M. Gérard Longuet. - Nous avons vu des enseignants qui aiment leur métier, qui ne sont pas désabusés, même s'ils sont lucides sur leur environnement et leurs conditions d'exercice. Ils ne regrettent pas leur choix et sont passionnés. C'est une richesse. Certains collègues de gauche nous reprochaient la création d'une commission d'enquête et parlaient de suspicion. Celle-ci existe peut-être dans une partie de l'opinion. Pour nous, la commission d'enquête était synonyme de rapidité et d'exigence dans la méthode de travail, certes pas de soupçon envers les enseignants.

Je souscris à la totalité des pistes envisagées par le rapporteur. L'exercice de la liberté n'exclut pas le formalisme. C'est en fixant les codes du dialogue que nous allons plus loin sur le fond, à l'instar des procédures du Sénat. On ne peut pas demander à un million d'enseignants de se comporter de manière homogène si aucune doctrine n'existe. Pour le dire autrement, le poisson pourrit par la tête. Soljenitsyne, dans son premier livre interpellait l'Occident : « en quoi croyez-vous ? ». Les livres d'histoire et d'économie sont des livres de convictions, ce n'est pas choquant. Mais l'autorité politique est seule légitime à définir quelle diversité elle accepte. Alors que l'histoire anglaise est marquée par la continuité, entre la Charte de 1214 et le Welfare State travailliste des années cinquante, nous avons, en France, sacralisé la Révolution française et gommé une partie de la longue marche de l'histoire du pays. Il faudrait définir cette doctrine de l'éducation nationale.

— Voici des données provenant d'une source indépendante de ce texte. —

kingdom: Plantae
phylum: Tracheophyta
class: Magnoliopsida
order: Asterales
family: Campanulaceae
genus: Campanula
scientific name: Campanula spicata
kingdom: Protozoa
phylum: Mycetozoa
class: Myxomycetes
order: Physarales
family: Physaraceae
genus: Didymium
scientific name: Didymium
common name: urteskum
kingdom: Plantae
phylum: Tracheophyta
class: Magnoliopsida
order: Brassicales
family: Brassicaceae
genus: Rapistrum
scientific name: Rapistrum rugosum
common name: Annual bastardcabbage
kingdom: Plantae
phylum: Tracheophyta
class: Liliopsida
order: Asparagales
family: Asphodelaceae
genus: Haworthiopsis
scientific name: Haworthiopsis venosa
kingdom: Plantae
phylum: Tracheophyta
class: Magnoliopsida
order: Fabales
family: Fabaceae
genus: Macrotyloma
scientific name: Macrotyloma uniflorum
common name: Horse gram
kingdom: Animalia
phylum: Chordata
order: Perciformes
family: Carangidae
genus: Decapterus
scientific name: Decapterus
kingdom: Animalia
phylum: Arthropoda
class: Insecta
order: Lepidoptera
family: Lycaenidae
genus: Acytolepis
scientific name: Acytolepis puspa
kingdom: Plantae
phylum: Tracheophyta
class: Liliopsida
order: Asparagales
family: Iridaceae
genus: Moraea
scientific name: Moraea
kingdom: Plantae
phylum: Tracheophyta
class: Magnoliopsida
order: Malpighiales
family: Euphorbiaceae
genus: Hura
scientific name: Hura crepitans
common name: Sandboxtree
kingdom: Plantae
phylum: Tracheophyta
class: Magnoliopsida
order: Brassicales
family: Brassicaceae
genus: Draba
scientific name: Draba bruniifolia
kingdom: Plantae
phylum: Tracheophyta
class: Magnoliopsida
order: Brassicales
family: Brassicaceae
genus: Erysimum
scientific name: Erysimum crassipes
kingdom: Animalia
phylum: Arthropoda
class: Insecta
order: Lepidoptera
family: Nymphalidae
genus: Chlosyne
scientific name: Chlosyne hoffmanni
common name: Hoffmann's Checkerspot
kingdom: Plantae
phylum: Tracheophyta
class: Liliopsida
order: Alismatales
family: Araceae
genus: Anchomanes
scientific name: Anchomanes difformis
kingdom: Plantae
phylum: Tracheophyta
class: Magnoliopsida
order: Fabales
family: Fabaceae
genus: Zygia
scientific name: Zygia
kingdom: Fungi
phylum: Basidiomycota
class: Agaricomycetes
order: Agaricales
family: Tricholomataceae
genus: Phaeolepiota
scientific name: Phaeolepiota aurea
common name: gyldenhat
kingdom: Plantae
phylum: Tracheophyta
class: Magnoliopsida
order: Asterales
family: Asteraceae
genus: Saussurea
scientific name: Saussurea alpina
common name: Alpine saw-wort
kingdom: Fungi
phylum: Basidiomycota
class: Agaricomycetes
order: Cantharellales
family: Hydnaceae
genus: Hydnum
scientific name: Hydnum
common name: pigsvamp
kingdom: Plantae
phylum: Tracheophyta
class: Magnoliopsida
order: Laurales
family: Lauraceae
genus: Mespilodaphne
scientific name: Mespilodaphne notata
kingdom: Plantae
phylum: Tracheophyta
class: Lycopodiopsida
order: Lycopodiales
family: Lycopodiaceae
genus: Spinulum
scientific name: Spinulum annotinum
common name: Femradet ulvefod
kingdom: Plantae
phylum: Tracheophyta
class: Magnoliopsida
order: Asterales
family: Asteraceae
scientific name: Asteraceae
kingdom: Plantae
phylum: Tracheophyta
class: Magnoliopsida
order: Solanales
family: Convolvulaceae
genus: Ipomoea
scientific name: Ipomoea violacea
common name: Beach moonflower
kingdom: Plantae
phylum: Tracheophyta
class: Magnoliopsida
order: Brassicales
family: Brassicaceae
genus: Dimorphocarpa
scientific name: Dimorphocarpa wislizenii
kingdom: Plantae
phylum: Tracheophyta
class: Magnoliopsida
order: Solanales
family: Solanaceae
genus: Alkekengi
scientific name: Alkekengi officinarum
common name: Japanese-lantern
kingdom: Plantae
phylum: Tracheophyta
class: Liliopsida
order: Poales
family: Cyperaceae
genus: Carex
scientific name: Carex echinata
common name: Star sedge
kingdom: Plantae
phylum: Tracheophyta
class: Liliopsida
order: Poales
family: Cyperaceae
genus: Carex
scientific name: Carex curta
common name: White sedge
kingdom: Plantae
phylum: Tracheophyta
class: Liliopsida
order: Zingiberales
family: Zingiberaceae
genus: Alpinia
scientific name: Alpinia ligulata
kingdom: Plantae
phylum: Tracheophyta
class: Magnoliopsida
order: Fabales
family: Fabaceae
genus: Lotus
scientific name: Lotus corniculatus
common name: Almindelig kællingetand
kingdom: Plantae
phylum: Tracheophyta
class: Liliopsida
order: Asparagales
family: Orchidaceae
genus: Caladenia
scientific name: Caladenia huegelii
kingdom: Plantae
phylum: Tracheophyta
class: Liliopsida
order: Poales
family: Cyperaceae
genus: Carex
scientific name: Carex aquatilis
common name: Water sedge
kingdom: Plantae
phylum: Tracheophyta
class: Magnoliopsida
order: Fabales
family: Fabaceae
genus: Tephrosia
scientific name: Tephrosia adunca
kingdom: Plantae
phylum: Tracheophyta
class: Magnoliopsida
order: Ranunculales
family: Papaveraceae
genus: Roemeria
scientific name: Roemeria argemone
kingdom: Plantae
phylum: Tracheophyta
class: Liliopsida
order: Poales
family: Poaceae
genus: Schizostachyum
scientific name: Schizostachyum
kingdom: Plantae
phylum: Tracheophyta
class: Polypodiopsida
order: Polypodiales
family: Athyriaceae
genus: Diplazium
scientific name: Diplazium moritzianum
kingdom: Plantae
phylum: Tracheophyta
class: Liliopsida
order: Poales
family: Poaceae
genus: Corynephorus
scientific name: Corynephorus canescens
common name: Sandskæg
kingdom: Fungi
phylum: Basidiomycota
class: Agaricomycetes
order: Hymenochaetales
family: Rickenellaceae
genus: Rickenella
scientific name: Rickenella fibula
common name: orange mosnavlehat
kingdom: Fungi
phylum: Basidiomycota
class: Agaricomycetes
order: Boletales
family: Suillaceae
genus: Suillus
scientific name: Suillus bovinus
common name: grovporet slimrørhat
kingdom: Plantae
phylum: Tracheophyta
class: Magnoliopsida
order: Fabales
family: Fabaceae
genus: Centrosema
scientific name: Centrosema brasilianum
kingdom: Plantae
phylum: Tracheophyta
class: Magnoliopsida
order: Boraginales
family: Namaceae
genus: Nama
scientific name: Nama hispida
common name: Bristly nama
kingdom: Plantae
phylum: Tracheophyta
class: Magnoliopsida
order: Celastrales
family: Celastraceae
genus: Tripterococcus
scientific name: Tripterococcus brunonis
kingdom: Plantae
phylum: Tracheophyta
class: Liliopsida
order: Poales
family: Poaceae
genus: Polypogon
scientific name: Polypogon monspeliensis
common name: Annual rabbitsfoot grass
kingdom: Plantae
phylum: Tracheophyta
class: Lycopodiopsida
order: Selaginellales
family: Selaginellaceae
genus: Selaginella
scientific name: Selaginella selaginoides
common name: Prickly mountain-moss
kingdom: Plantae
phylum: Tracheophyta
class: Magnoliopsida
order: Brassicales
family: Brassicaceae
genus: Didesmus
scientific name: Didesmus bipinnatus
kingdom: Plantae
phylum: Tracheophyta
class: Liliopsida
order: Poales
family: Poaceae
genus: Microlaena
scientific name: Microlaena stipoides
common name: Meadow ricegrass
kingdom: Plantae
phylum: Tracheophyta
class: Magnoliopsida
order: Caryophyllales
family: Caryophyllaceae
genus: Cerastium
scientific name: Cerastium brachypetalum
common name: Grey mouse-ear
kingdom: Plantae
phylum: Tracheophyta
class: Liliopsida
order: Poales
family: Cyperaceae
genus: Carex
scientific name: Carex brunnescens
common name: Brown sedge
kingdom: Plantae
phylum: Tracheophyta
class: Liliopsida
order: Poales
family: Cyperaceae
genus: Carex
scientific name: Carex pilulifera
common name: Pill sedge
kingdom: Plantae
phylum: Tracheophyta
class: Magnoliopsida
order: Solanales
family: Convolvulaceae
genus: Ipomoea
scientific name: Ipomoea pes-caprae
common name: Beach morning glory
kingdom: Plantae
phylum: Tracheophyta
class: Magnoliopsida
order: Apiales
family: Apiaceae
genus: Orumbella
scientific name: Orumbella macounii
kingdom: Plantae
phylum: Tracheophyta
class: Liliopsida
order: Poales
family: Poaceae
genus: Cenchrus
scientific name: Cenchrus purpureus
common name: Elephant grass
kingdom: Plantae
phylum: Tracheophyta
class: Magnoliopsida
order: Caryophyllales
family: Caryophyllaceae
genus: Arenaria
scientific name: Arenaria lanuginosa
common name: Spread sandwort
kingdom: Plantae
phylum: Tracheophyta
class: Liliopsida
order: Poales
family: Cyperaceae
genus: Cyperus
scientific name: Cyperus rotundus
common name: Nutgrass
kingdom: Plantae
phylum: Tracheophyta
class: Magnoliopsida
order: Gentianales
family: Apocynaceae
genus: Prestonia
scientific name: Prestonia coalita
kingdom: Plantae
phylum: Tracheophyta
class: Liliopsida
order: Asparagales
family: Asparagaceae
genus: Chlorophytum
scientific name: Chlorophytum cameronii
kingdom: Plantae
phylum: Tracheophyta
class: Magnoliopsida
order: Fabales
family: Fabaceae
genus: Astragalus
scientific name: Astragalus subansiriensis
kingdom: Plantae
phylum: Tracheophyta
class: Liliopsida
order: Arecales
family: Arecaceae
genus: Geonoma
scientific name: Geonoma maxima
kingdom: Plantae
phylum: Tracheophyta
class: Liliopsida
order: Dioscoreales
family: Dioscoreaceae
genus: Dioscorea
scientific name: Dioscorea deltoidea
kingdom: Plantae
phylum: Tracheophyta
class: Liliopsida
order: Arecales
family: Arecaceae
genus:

Il n'y a pas d'autorité sans autonomie. Je suis totalement favorable à l'autorité du chef d'établissement par rapport aux familles, aux élèves, aux enseignants ; elle ne se conçoit pas sans l'engagement des élus locaux. Enfin, sans langue commune et richesse du vocabulaire, la pensée est mutilée. Apprendre à lire à un enfant dont la famille ne lit pas n'est pas suffisant : si les parents ne sont pas capables de soutenir leur enfant, l'école doit s'en charger.

Mme Marie-Annick Duchêne. - Merci pour cette bonne ambiance de travail, malgré le malaise sur les bancs de gauche, et pour la qualité des intervenants de tous bords, grâce à l'ouverture évoquée par Marie-Christine Blandin.

Nous avons rencontré une enseignante très épanouie, qui avait en elle une autorité et un savoir-faire évidents. Cependant le malaise est réel chez beaucoup d'enseignants et de fonctionnaires, comme les conseillers principaux d'éducation (CPE) en ont témoigné. La forte demande de formation m'a frappée.

Les conclusions du rapporteur correspondent assez bien à ce qui était demandé, hormis la proposition relative à la tenue, qui reste à éclaircir. Pour moi une tenue correcte est importante pour éviter les dérives - j'ai pu connaître ce cas avec mes élèves.

M. Guy-Dominique Kennel. - En tant que nouveau sénateur, je n'ai pas compris tout de suite le débat sur le choix de la forme, entre commission d'enquête et mission d'information... En revanche, j'ai vécu dans cette commission ma première expérience de travail gratifiante. J'ai découvert que les sénateurs de gauche et de droite ont tous une passion pour l'éducation nationale : tant mieux ! Toutes les personnalités auditionnées étaient engagées et tenaient un discours très construit, ce qui fut très enrichissant. Une mention particulière au rapporteur qui a su construire des propositions structurées à partir de ces multiples auditions : loin d'être impressionnistes, elles dégagent des orientations claires.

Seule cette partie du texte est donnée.